Cecil Powell was living and working in the area at the time, helping with development Call of Duty: Vanguard As a senior lighting artist at the Sledgehammer Games. For the last few days, he and his teammates will wake up in a red world filled with shadows and then they will sit in front of their computers trying to recreate the devastated landscapes of World War II. As a lighting expert, one of Powell’s tasks was to create the sky above Stalingrad, a scene of a bloody city characterized by bombed buildings and fires.
Fire – Just as it is burning across California, the Bay Area is turning a Mars red.
“It was a very strange feeling,” says Powell Engadget. “But I remember talking to the team about it, and we actually thought, man, it feels like a time of war. Like destruction. “
Call of Duty as a series has had success year after year turning tragedy into entertainment, using the real-world horrors of war to create digital playgrounds for soldiers, snipers and spawn campers alike. To Powell and Sledgehammer’s crew, the orange sky created by the fires in California was created for natural, ruthless source material, especially since color photography was not ubiquitous during World War II. Powell Vanguard The reference photos were all black and white.

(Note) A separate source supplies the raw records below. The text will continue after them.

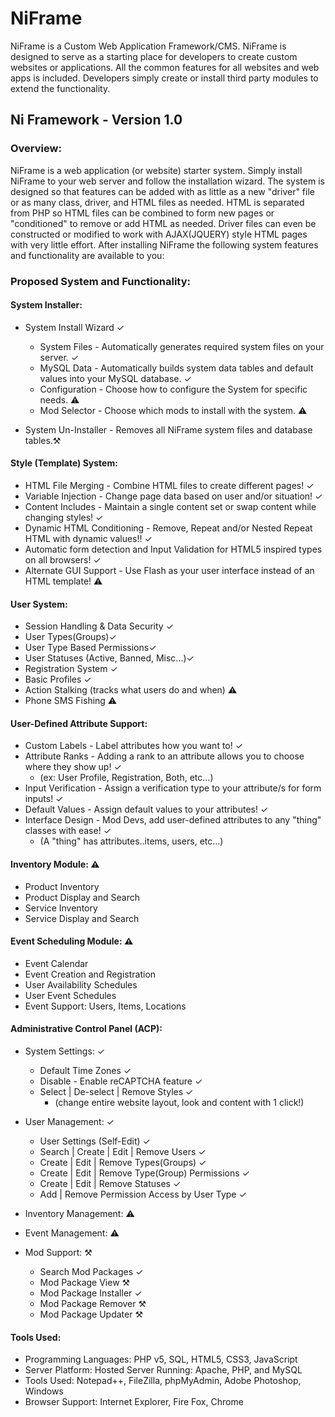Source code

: # NiFrame
NiFrame is a Custom Web Application Framework/CMS. NiFrame is designed to serve as a starting place
for developers to create custom websites or applications. All the common features for all websites
and web apps is included. Developers simply create or install third party modules to extend the 
functionality.


## Ni Framework - Version 1.0


### Overview:

NiFrame is a web application (or website) starter system. 
Simply install NiFrame to your web server and follow the installation wizard. The system is designed so 
that features can be added with as little as a new "driver" file or as many class, driver, and HTML 
files as needed. HTML is separated from PHP so HTML files can be combined to form new pages or 
"conditioned" to remove or add HTML as needed. Driver files can even be constructed or modified 
to work with AJAX(JQUERY) style HTML pages with very little effort. After installing 
NiFrame the following system features and functionality are available to you: 


### Proposed System and Functionality:
 
#### System Installer:
  * System Install Wizard ✓ 
    + System Files - Automatically generates required system files on your server. ✓
    + MySQL Data - Automatically builds system data tables and default values into your MySQL database. ✓
    + Configuration - Choose how to configure the System for specific needs. ⚠
    + Mod Selector - Choose which mods to install with the system. ⚠

  * System Un-Installer - Removes all NiFrame system files and database tables.⚒


#### Style (Template) System:
  * HTML File Merging - Combine HTML files to create different pages! ✓
  * Variable Injection - Change page data based on user and/or situation! ✓
  * Content Includes - Maintain a single content set or swap content while changing styles! ✓
  * Dynamic HTML Conditioning - Remove, Repeat and/or Nested Repeat HTML with dynamic values!! ✓
  * Automatic form detection and Input Validation for HTML5 inspired types on all browsers! ✓
  * Alternate GUI Support - Use Flash as your user interface instead of an HTML template! ⚠


#### User System: 
  * Session Handling & Data Security ✓
  * User Types(Groups)✓ 
  * User Type Based Permissions✓ 
  * User Statuses (Active, Banned, Misc...)✓ 
  * Registration System ✓
  * Basic Profiles ✓
  * Action Stalking (tracks what users do and when) ⚠
  * Phone SMS Fishing ⚠


#### User-Defined Attribute Support:
  * Custom Labels - Label attributes how you want to! ✓
  * Attribute Ranks - Adding a rank to an attribute allows you to choose where they show up! ✓
    + (ex: User Profile, Registration, Both, etc...)
  * Input Verification - Assign a verification type to your attribute/s for form inputs! ✓
  * Default Values - Assign default values to your attributes! ✓
  * Interface Design - Mod Devs, add user-defined attributes to any "thing" classes with ease! ✓
    + (A "thing" has attributes..items, users, etc...) 


#### Inventory Module: ⚠
  * Product Inventory
  * Product Display and Search
  * Service Inventory
  * Service Display and Search


#### Event Scheduling Module: ⚠
  * Event Calendar
  * Event Creation and Registration
  * User Availability Schedules
  * User Event Schedules
  * Event Support: Users, Items, Locations


#### Administrative Control Panel (ACP):
  * System Settings: ✓ 
    + Default Time Zones ✓
    + Disable - Enable reCAPTCHA feature ✓
    + Select | De-select | Remove Styles ✓
      - (change entire website layout, look and content with 1 click!) 

  * User Management: ✓ 
    + User Settings (Self-Edit) ✓
    + Search | Create | Edit | Remove Users ✓
    + Create | Edit | Remove Types(Groups) ✓
    + Create | Edit | Remove Type(Group) Permissions ✓
    + Create | Edit | Remove Statuses ✓
    + Add | Remove Permission Access by User Type ✓

  * Inventory Management: ⚠
  * Event Management: ⚠
  
  * Mod Support: ⚒ 
    + Search Mod Packages ✓
    + Mod Package View ⚒
    + Mod Package Installer ✓
    + Mod Package Remover ⚒ 
    + Mod Package Updater ⚒

#### Tools Used:
* Programming Languages: PHP v5, SQL, HTML5, CSS3, JavaScript
* Server Platform: Hosted Server Running: Apache, PHP, and MySQL
* Tools Used: Notepad++, FileZilla, phpMyAdmin, Adobe Photoshop, Windows
* Browser Support: Internet Explorer, Fire Fox, Chrome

Sledgehammer’s team agreed that it was a good idea for Powell to capture images and light textures of the burning California sky for use at the Stalingrad level, but they were concerned about his health. After all, the air seemed radioactive. So, Powell bought an air-quality monitor, checked it out and got the green light. He did some quick research and discovered that the types of ocean breezes in the bay were pushing the smoke upwards and circulating fresh air to the ground, and all the consuming toxic aura was simply due to the reflection of light through the clouds.
“As soon as I found it, I grabbed all the camera gear I had from work and ran away, and decided I was going to capture it because it was an opportunity for once in a lifetime,” Powell said. “I have never seen anything like it before and I hope I never see it again, to be honest. Because, you know, it’s pretty sad to think about what’s going on. And I remember when I was there, no one was hanging out.
Powell made the trek in September 2020, amid the height of the California wildfire season and the global COVID-19 epidemic. The city was largely closed, the streets deserted, and hot smoke billowed from the empty buildings. He proceeded towards the coast.
Powell set up his camera and captured a panorama of the sky and also took some light readings. At that time his girlfriend came and he asked her to document the process in the interest of history.
When he brought the photos and readings back to the sledgehammer, “everyone was shocked at what it did to the level lighting,” Powell said. “Sky is the most important thing in terms of light, because for outdoor lighting, it really sets the tone for mood and dimension. And when we come up with it, it’s actually quite good for us to come out of this kind of destruction, like Bah.”
Powell’s Fire Capture is used at the Stalingrad level, one of the only theaters in the game to show an entire city destroyed by bombs and fire. Like last year’s California coast and valley, the light is burning a hellish orange across the entire layer.
“Nature is the best artist to me, you know?” Powell says. “If you can copy it, you’ll win.”
The Stalingrad level may be an automatic win for Powell, but when everyone else still has to shoot their way through it. Vanguard Published November 5.